===== EXCERPT TO READ

SECURITIES AND EXCHANGE COMMISSION

Washington, D.C. 20549

 

FORM 8-K

 

CURRENT REPORT

PURSUANT TO SECTION 13 OR 15(D) OF THE SECURITIES EXCHANGE ACT OF 1934

Date of Report (Date of earliest event reported): September 19, 2017

 

Benefit Street Partners Realty Trust, Inc.

(Exact Name of Registrant as Specified in Its Charter)

 

Maryland

(State or other jurisdiction

of incorporation) 

 

000-55188

(Commission File Number) 

 

46-1406086

(I.R.S. Employer

Identification No.)

 

9 West 57th Street, Suite 4920

New York, New York 10019

(Address of principal executive offices, including zip code)

 

Registrant's telephone number, including area code: (212) 588-6770

 

Check the appropriate box below if the Form 8-K filing is intended to simultaneously satisfy the filing obligation of the registrant under any of the following provisions (see General Instruction A.2 below):

 

¨ Written communications pursuant to Rule 425 under the Securities Act (17 CFR 230.425)

 

¨ Soliciting material pursuant to Rule 14a-12 under the Exchange Act (17 CFR 240.14a-12)

 

¨ Pre-commencement communications pursuant to Rule 14d-2(b) under the Exchange Act (17 CFR 240.14d-2(b))

 

¨ Pre-commencement communications pursuant to Rule 13e-4(c) under the Exchange Act (17 CFR 240.13e-4(c))

 

Indicated by check mark whether the registrant is an emerging growth company as defined in Rule 405 of the Securities Act of 1933 (§230.405 of this chapter) or Rule 12b-2 of the Securities Exchange Act of 1934 (§240.12b-2 of this chapter)

 

  Emerging growth company     ¨

 

If an emerging growth company, indicate by check mark if the registrant has elected not to use the extended transition period for complying with any new or revised financial accounting standards provided pursuant to Section 13(a) of the Exchange Act.     ¨

 

 

 

 

 

 

Item 1.01. Entry into a Material Definitive Agreement.

 

The information set forth under Item 2.03 of this Current Report on Form 8-K is hereby incorporated by reference into this Item 1.01.

 

Item 2.03. Creation of a Direct Financial Obligation or an Obligation under an Off-Balance Sheet Arrangement of a Registrant.

 

On September 19, 2017, Benefit Street Partners Realty Trust, Inc. (the “Company”), through its indirect wholly-owned subsidiaries, BSPRT BB Loan, LLC and BSPRT Finance Sub-Lender II, LLC, as borrowers (the “Borrowers”), entered into a Credit Agreement (the “Barclays Facility”) with Barclays Bank PLC, as sole lead arranger and bookrunner, Barclays Bank PLC, as administrative agent, and the lenders from time to time party thereto. The Barclays Facility provides for a senior secured $75.0 million revolving line of credit and bears interest at per annum rates equal to one of two base rates plus an applicable margin. The Barclays Facility matures on September 19, 2019, subject to an extension term of one year, and provides for quarterly interest-only payments, with all principal and interest outstanding being due on the maturity date. The Barclays Facility may be prepaid from time to time and at any time, in whole or in part, without premium or penalty. The Company expects to use advances on the Barclays Facility to finance the origination of eligible loans, including first lien mortgage loans, junior mortgage loans, mezzanine loans, and participation interests therein.

==========

■ **INSTRUCTION**: Write the next part of the Form 8-K report on the Barclays credit facility, starting right after its last sentence. The rows that come next are separate material and are not part of the Form 8-K report.

===== LISTED RECORDS

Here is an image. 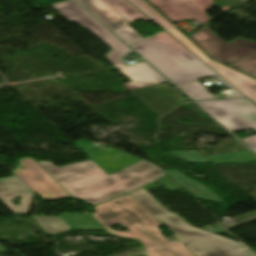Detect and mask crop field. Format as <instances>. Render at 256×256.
<instances>
[{
  "label": "crop field",
  "instance_id": "crop-field-1",
  "mask_svg": "<svg viewBox=\"0 0 256 256\" xmlns=\"http://www.w3.org/2000/svg\"><path fill=\"white\" fill-rule=\"evenodd\" d=\"M72 196L92 205L129 192L165 173L141 160L110 176L92 160L57 168L51 162H37ZM148 184V183H147Z\"/></svg>",
  "mask_w": 256,
  "mask_h": 256
},
{
  "label": "crop field",
  "instance_id": "crop-field-2",
  "mask_svg": "<svg viewBox=\"0 0 256 256\" xmlns=\"http://www.w3.org/2000/svg\"><path fill=\"white\" fill-rule=\"evenodd\" d=\"M96 212L91 214L109 233L126 238H139L144 248L141 250L146 256H195L179 240L168 242L157 227L156 221L128 194L102 203L94 207ZM119 222L130 232L113 231L108 226Z\"/></svg>",
  "mask_w": 256,
  "mask_h": 256
},
{
  "label": "crop field",
  "instance_id": "crop-field-3",
  "mask_svg": "<svg viewBox=\"0 0 256 256\" xmlns=\"http://www.w3.org/2000/svg\"><path fill=\"white\" fill-rule=\"evenodd\" d=\"M159 182L171 192L180 190L166 176L154 183L140 188L129 195L146 209L166 229L176 236L197 256H254L242 244L233 242L207 231L194 228L174 213L168 212L146 191L156 187Z\"/></svg>",
  "mask_w": 256,
  "mask_h": 256
},
{
  "label": "crop field",
  "instance_id": "crop-field-4",
  "mask_svg": "<svg viewBox=\"0 0 256 256\" xmlns=\"http://www.w3.org/2000/svg\"><path fill=\"white\" fill-rule=\"evenodd\" d=\"M176 86L201 77L216 75L234 94L226 98L245 97L204 62L167 33H159L142 42L129 45Z\"/></svg>",
  "mask_w": 256,
  "mask_h": 256
},
{
  "label": "crop field",
  "instance_id": "crop-field-5",
  "mask_svg": "<svg viewBox=\"0 0 256 256\" xmlns=\"http://www.w3.org/2000/svg\"><path fill=\"white\" fill-rule=\"evenodd\" d=\"M52 7L59 11L69 21L78 22L83 27L89 28L101 40L114 49L107 54L106 57L116 69L133 81L123 84L129 91L167 82L166 79L145 62L125 66L121 57L127 56L126 53L132 52V50L113 36L73 0L53 5Z\"/></svg>",
  "mask_w": 256,
  "mask_h": 256
},
{
  "label": "crop field",
  "instance_id": "crop-field-6",
  "mask_svg": "<svg viewBox=\"0 0 256 256\" xmlns=\"http://www.w3.org/2000/svg\"><path fill=\"white\" fill-rule=\"evenodd\" d=\"M230 132L256 130V106L247 99L196 102Z\"/></svg>",
  "mask_w": 256,
  "mask_h": 256
},
{
  "label": "crop field",
  "instance_id": "crop-field-7",
  "mask_svg": "<svg viewBox=\"0 0 256 256\" xmlns=\"http://www.w3.org/2000/svg\"><path fill=\"white\" fill-rule=\"evenodd\" d=\"M200 48L225 64H230L256 53V43L238 38L225 43L207 26L190 36Z\"/></svg>",
  "mask_w": 256,
  "mask_h": 256
},
{
  "label": "crop field",
  "instance_id": "crop-field-8",
  "mask_svg": "<svg viewBox=\"0 0 256 256\" xmlns=\"http://www.w3.org/2000/svg\"><path fill=\"white\" fill-rule=\"evenodd\" d=\"M16 174L31 190L39 193L44 200L71 196L33 158L18 160Z\"/></svg>",
  "mask_w": 256,
  "mask_h": 256
},
{
  "label": "crop field",
  "instance_id": "crop-field-9",
  "mask_svg": "<svg viewBox=\"0 0 256 256\" xmlns=\"http://www.w3.org/2000/svg\"><path fill=\"white\" fill-rule=\"evenodd\" d=\"M174 38H176L180 43L193 52L197 57L203 60L207 65H209L213 70H215L220 76H222L226 81L243 93L246 97L251 99L256 103V80L251 79L245 75L235 72L229 68H226L220 64L211 61L204 53H202L198 48H196L190 41H188L181 33L176 29L167 30Z\"/></svg>",
  "mask_w": 256,
  "mask_h": 256
},
{
  "label": "crop field",
  "instance_id": "crop-field-10",
  "mask_svg": "<svg viewBox=\"0 0 256 256\" xmlns=\"http://www.w3.org/2000/svg\"><path fill=\"white\" fill-rule=\"evenodd\" d=\"M92 144L93 142L83 139L75 143L80 150L91 158L108 175L141 160L116 149H101Z\"/></svg>",
  "mask_w": 256,
  "mask_h": 256
},
{
  "label": "crop field",
  "instance_id": "crop-field-11",
  "mask_svg": "<svg viewBox=\"0 0 256 256\" xmlns=\"http://www.w3.org/2000/svg\"><path fill=\"white\" fill-rule=\"evenodd\" d=\"M155 8H157L165 17L172 23L186 20L195 19L201 24H204L209 19L197 5L191 0H147ZM210 21V20H209Z\"/></svg>",
  "mask_w": 256,
  "mask_h": 256
},
{
  "label": "crop field",
  "instance_id": "crop-field-12",
  "mask_svg": "<svg viewBox=\"0 0 256 256\" xmlns=\"http://www.w3.org/2000/svg\"><path fill=\"white\" fill-rule=\"evenodd\" d=\"M22 196L19 206L11 204V200ZM32 193L30 189L16 176L0 179V200L15 214H26Z\"/></svg>",
  "mask_w": 256,
  "mask_h": 256
},
{
  "label": "crop field",
  "instance_id": "crop-field-13",
  "mask_svg": "<svg viewBox=\"0 0 256 256\" xmlns=\"http://www.w3.org/2000/svg\"><path fill=\"white\" fill-rule=\"evenodd\" d=\"M111 30L130 25L121 15L103 0H77Z\"/></svg>",
  "mask_w": 256,
  "mask_h": 256
},
{
  "label": "crop field",
  "instance_id": "crop-field-14",
  "mask_svg": "<svg viewBox=\"0 0 256 256\" xmlns=\"http://www.w3.org/2000/svg\"><path fill=\"white\" fill-rule=\"evenodd\" d=\"M167 175L172 177L176 182H178L184 189H186L195 198L225 203L212 191H210L206 186L180 174L174 169H169L164 171Z\"/></svg>",
  "mask_w": 256,
  "mask_h": 256
},
{
  "label": "crop field",
  "instance_id": "crop-field-15",
  "mask_svg": "<svg viewBox=\"0 0 256 256\" xmlns=\"http://www.w3.org/2000/svg\"><path fill=\"white\" fill-rule=\"evenodd\" d=\"M212 164H245L256 161V156L248 149L206 157Z\"/></svg>",
  "mask_w": 256,
  "mask_h": 256
},
{
  "label": "crop field",
  "instance_id": "crop-field-16",
  "mask_svg": "<svg viewBox=\"0 0 256 256\" xmlns=\"http://www.w3.org/2000/svg\"><path fill=\"white\" fill-rule=\"evenodd\" d=\"M129 22L139 20L150 21L144 14L131 5L127 0H104Z\"/></svg>",
  "mask_w": 256,
  "mask_h": 256
},
{
  "label": "crop field",
  "instance_id": "crop-field-17",
  "mask_svg": "<svg viewBox=\"0 0 256 256\" xmlns=\"http://www.w3.org/2000/svg\"><path fill=\"white\" fill-rule=\"evenodd\" d=\"M73 229H104L88 214H60Z\"/></svg>",
  "mask_w": 256,
  "mask_h": 256
},
{
  "label": "crop field",
  "instance_id": "crop-field-18",
  "mask_svg": "<svg viewBox=\"0 0 256 256\" xmlns=\"http://www.w3.org/2000/svg\"><path fill=\"white\" fill-rule=\"evenodd\" d=\"M41 227L48 233H60L65 230L71 229V227L65 223L60 217H35Z\"/></svg>",
  "mask_w": 256,
  "mask_h": 256
},
{
  "label": "crop field",
  "instance_id": "crop-field-19",
  "mask_svg": "<svg viewBox=\"0 0 256 256\" xmlns=\"http://www.w3.org/2000/svg\"><path fill=\"white\" fill-rule=\"evenodd\" d=\"M128 1L132 3L136 8H138L142 13H144L148 18H150L153 22H155L164 30L172 27L166 20H164L158 13H156L144 1L142 0H128Z\"/></svg>",
  "mask_w": 256,
  "mask_h": 256
},
{
  "label": "crop field",
  "instance_id": "crop-field-20",
  "mask_svg": "<svg viewBox=\"0 0 256 256\" xmlns=\"http://www.w3.org/2000/svg\"><path fill=\"white\" fill-rule=\"evenodd\" d=\"M180 89L187 93L194 101L202 99H215L205 90V87L198 82L183 86Z\"/></svg>",
  "mask_w": 256,
  "mask_h": 256
},
{
  "label": "crop field",
  "instance_id": "crop-field-21",
  "mask_svg": "<svg viewBox=\"0 0 256 256\" xmlns=\"http://www.w3.org/2000/svg\"><path fill=\"white\" fill-rule=\"evenodd\" d=\"M168 153L189 163H209L204 156L196 151H172Z\"/></svg>",
  "mask_w": 256,
  "mask_h": 256
},
{
  "label": "crop field",
  "instance_id": "crop-field-22",
  "mask_svg": "<svg viewBox=\"0 0 256 256\" xmlns=\"http://www.w3.org/2000/svg\"><path fill=\"white\" fill-rule=\"evenodd\" d=\"M230 66L256 77V54L232 63Z\"/></svg>",
  "mask_w": 256,
  "mask_h": 256
},
{
  "label": "crop field",
  "instance_id": "crop-field-23",
  "mask_svg": "<svg viewBox=\"0 0 256 256\" xmlns=\"http://www.w3.org/2000/svg\"><path fill=\"white\" fill-rule=\"evenodd\" d=\"M113 32H115L126 43L143 39V37H141L137 32H135L129 26L113 30Z\"/></svg>",
  "mask_w": 256,
  "mask_h": 256
},
{
  "label": "crop field",
  "instance_id": "crop-field-24",
  "mask_svg": "<svg viewBox=\"0 0 256 256\" xmlns=\"http://www.w3.org/2000/svg\"><path fill=\"white\" fill-rule=\"evenodd\" d=\"M195 4H197L201 9L205 12L212 4V0H192Z\"/></svg>",
  "mask_w": 256,
  "mask_h": 256
},
{
  "label": "crop field",
  "instance_id": "crop-field-25",
  "mask_svg": "<svg viewBox=\"0 0 256 256\" xmlns=\"http://www.w3.org/2000/svg\"><path fill=\"white\" fill-rule=\"evenodd\" d=\"M243 141L256 152V136L243 139Z\"/></svg>",
  "mask_w": 256,
  "mask_h": 256
},
{
  "label": "crop field",
  "instance_id": "crop-field-26",
  "mask_svg": "<svg viewBox=\"0 0 256 256\" xmlns=\"http://www.w3.org/2000/svg\"><path fill=\"white\" fill-rule=\"evenodd\" d=\"M3 249L2 248H0V251H2Z\"/></svg>",
  "mask_w": 256,
  "mask_h": 256
}]
</instances>
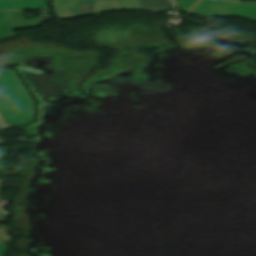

==========

■ **EXERCISE ANSWER**:
 

In connection with the Barclays Facility, the Company entered into a Guarantee and Collateral Agreement, dated as of September 19, 2017 (the “Guarantee Agreement”) under which the Company agreed to guarantee all payment obligations of the Borrowers under the Barclays Facility.

 

The Barclays Facility and the Guarantee Agreement contain representations, warranties, covenants, conditions precedent to funding, events of default and indemnities that are customary for agreements of this type, and the Barclays Facility contains financial and other covenants applicable to the Borrowers. In addition, the Guarantee Agreement contains financial covenants that, among other things, require the Company to satisfy certain minimum net worth requirements. 

 

The foregoing description of the Barclays Facility and the Guarantee Agreement does not purport to be a complete description and is qualified in its entirety by reference to the Barclays Facility and the Guarantee Agreement, which are filed herewith as Exhibits 10.1 and 10.2, and incorporated herein by reference.

 

Item 9.01. Financial Statements and Exhibits.

 

(d) Exhibits.

 

Exhibit
No.

 

Description

     
10.1  

Credit Agreement, dated as of September 19, 2017, by and among Benefit Street Partners Realty Trust, Inc., BSPRT BB Loan, LLC, BSPRT Finance Sub-Lender II, LLC, Barclays Bank PLC, as sole lead arranger and bookrunner, Barclays Bank PLC, as administrative agent, and the lenders from time to time parties thereto.

     
10.2   Guarantee and Collateral Agreement, dated as of September 19, 2017, by and among Benefit Street Partners Realty Trust, Inc., BSPRT BB Loan, LLC, BSPRT Finance Sub-Lender II, LLC and Barclays Bank PLC, as administrative agent for the secured parties.

 

 

 

 

SIGNATURES

 

Pursuant to the requirements of the Securities Exchange Act of 1934, as amended, the registrant has duly caused this report to be signed on its behalf by the undersigned hereunto duly authorized. 

 

  BENEFIT STREET PARTNERS REALTY TRUST, INC.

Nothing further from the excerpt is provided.